[Transcribed page contents]
=== Section Start ===
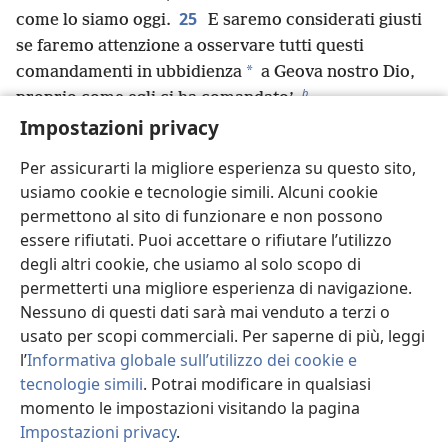
25
come lo siamo oggi.
E saremo considerati giusti
se faremo attenzione a osservare tutti questi
*
comandamenti in ubbidienza
a Geova nostro Dio,
b
proprio come egli ci ha comandato’.
Impostazioni privacy
Per assicurarti la migliore esperienza su questo sito,
Precedente
Successivo
usiamo cookie e tecnologie simili. Alcuni cookie
permettono al sito di funzionare e non possono
essere rifiutati. Puoi accettare o rifiutare l’utilizzo
degli altri cookie, che usiamo al solo scopo di
Copyright per questa pubblicazione
permetterti una migliore esperienza di navigazione.
Copyright
©
2026
Watch Tower Bible and Tract Society of
Nessuno di questi dati sarà mai venduto a terzi o
Pennsylvania.
usato per scopi commerciali. Per saperne di più, leggi
CONDIZIONI D’USO
|
INFORMATIVA SULLA PRIVACY
|
l’
Informativa globale sull’utilizzo dei cookie e
IMPOSTAZIONI PRIVACY
tecnologie simili
. Potrai modificare in qualsiasi
momento le impostazioni visitando la pagina
Impostazioni privacy
.
Ri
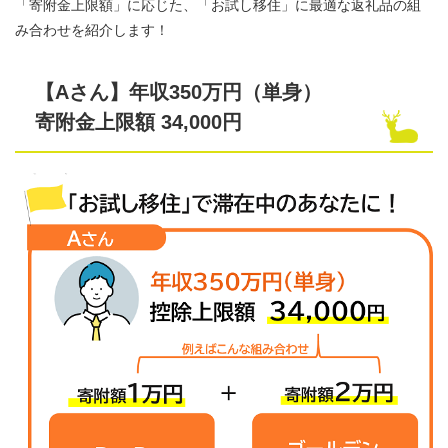
「寄附金上限額」に応じた、「お試し移住」に最適な返礼品の組
み合わせを紹介します！
【Aさん】年収350万円（単身）
寄附金上限額 34,000円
=== Section End ===
DESCRIPTION OF THE TASK: Nothing but the lines from the line containing "se faremo attenzione a osservare tutti questi" through the end of the records belongs in the answer, written out exactly, both ends included, without pictures.

EXERCISE RESPONSE:
se faremo attenzione a osservare tutti questi
*
comandamenti in ubbidienza
a Geova nostro Dio,
b
proprio come egli ci ha comandato’.
Impostazioni privacy
Per assicurarti la migliore esperienza su questo sito,
Precedente
Successivo
usiamo cookie e tecnologie simili. Alcuni cookie
permettono al sito di funzionare e non possono
essere rifiutati. Puoi accettare o rifiutare l’utilizzo
degli altri cookie, che usiamo al solo scopo di
Copyright per questa pubblicazione
permetterti una migliore esperienza di navigazione.
Copyright
©
2026
Watch Tower Bible and Tract Society of
Nessuno di questi dati sarà mai venduto a terzi o
Pennsylvania.
usato per scopi commerciali. Per saperne di più, leggi
CONDIZIONI D’USO
|
INFORMATIVA SULLA PRIVACY
|
l’
Informativa globale sull’utilizzo dei cookie e
IMPOSTAZIONI PRIVACY
tecnologie simili
. Potrai modificare in qualsiasi
momento le impostazioni visitando la pagina
Impostazioni privacy
.
Ri
「寄附金上限額」に応じた、「お試し移住」に最適な返礼品の組
み合わせを紹介します！
【Aさん】年収350万円（単身）
寄附金上限額 34,000円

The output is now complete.